Work order | Once you have located the line containing "# Project 1" in the material below, return it exactly along with each line after it through the line containing "You can also".

The data |
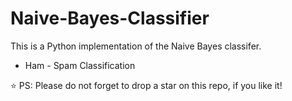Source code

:# Naive-Bayes-Classifier<br>
This is a Python implementation of the Naive Bayes classifer. <br>

- Ham - Spam Classification

⭐ PS: Please do not forget to drop a star on this repo, if you like it!


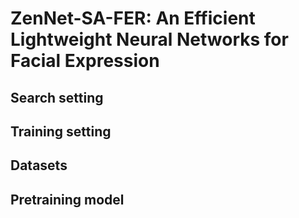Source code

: 
# ZenNet-SA-FER: An Efficient Lightweight Neural Networks for Facial Expression

## Search setting
## Training setting
## Datasets
## Pretraining model




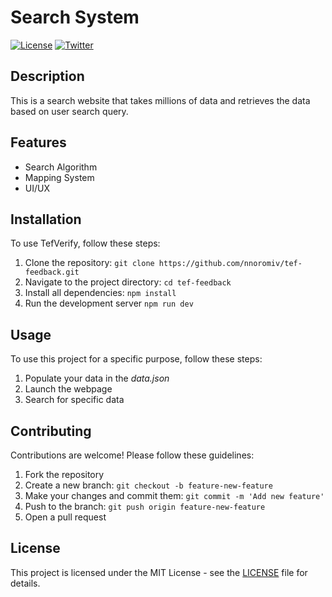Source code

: # Search System

[![License](https://img.shields.io/badge/license-MIT-blue.svg)](https://opensource.org/licenses/MIT)
[![Twitter](https://img.shields.io/twitter/url/https/github.com/nnoromiv/tefverify.svg?style=social)](https://x.com/nnoromiv)

## Description

This is a search website that takes millions of data and retrieves the data based on user search query.

## Features

- Search Algorithm
- Mapping System
- UI/UX

## Installation

To use TefVerify, follow these steps:

1. Clone the repository: `git clone https://github.com/nnoromiv/tef-feedback.git`
2. Navigate to the project directory: `cd tef-feedback`
3. Install all dependencies: `npm install`
4. Run the development server `npm run dev`

## Usage

To use this project for a specific purpose, follow these steps:

1. Populate your data in the *data.json*
2. Launch the webpage
3. Search for specific data

## Contributing

Contributions are welcome! Please follow these guidelines:

1. Fork the repository
2. Create a new branch: `git checkout -b feature-new-feature`
3. Make your changes and commit them: `git commit -m 'Add new feature'`
4. Push to the branch: `git push origin feature-new-feature`
5. Open a pull request

## License

This project is licensed under the MIT License - see the [LICENSE](LICENSE) file for details.
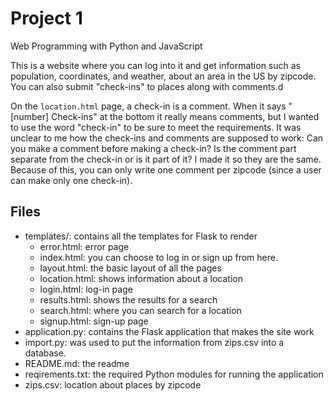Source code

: # Project 1

Web Programming with Python and JavaScript

This is a website where you can log into it and get information such as population, coordinates, and weather, about an area in the US by zipcode.
You can also submit "check-ins" to places along with comments.d

On the `location.html` page, a check-in is a comment. When it says "[number] Check-ins" at the bottom it really means comments, but I wanted to use the word "check-in" to be sure to meet the requirements. It was unclear to me how the check-ins and comments are supposed to work: Can you make a comment before making a check-in? Is the comment part separate from the check-in or is it part of it? I made it so they are the same. Because of this, you can only write one comment per zipcode (since a user can make only one check-in).

## Files
* templates/: contains all the templates for Flask to render
    * error.html: error page
    * index.html: you can choose to log in or sign up from here.
    * layout.html: the basic layout of all the pages
    * location.html: shows information about a location
    * login.html: log-in page
    * results.html: shows the results for a search
    * search.html: where you can search for a location
    * signup.html: sign-up page
* application.py: contains the Flask application that makes the site work
* import.py: was used to put the information from zips.csv into a database.
* README.md: the readme
* reqirements.txt: the required Python modules for running the application
* zips.csv: location about places by zipcode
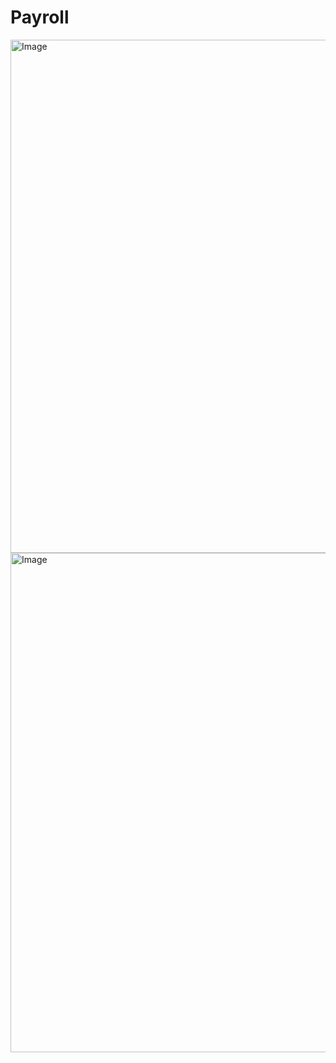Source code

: # Payroll

<img width="1451" height="821" alt="Image" src="https://github.com/user-attachments/assets/846633f7-1c36-4dc0-bacf-9589fff6de53" />

<img width="1337" height="799" alt="Image" src="https://github.com/user-attachments/assets/1da9b2a1-970e-4bf3-8ed6-89ab47249fb9" />
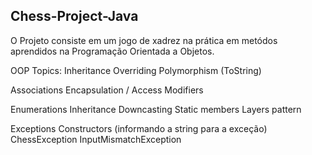 ## Chess-Project-Java
O Projeto consiste em um jogo de xadrez na prática em metódos aprendidos na Programação Orientada a Objetos.

OOP Topics:
Inheritance
Overriding
Polymorphism (ToString)

Associations
Encapsulation / Access Modifiers

Enumerations
Inheritance
Downcasting
Static members
Layers pattern

Exceptions
Constructors (informando a string para a exceção)
ChessException
InputMismatchException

Response to this exercise |
: # Project 1

Web Programming with Python and JavaScript

This is a website where you can log into it and get information such as population, coordinates, and weather, about an area in the US by zipcode.
You can also submit "check-ins" to places along with comments.d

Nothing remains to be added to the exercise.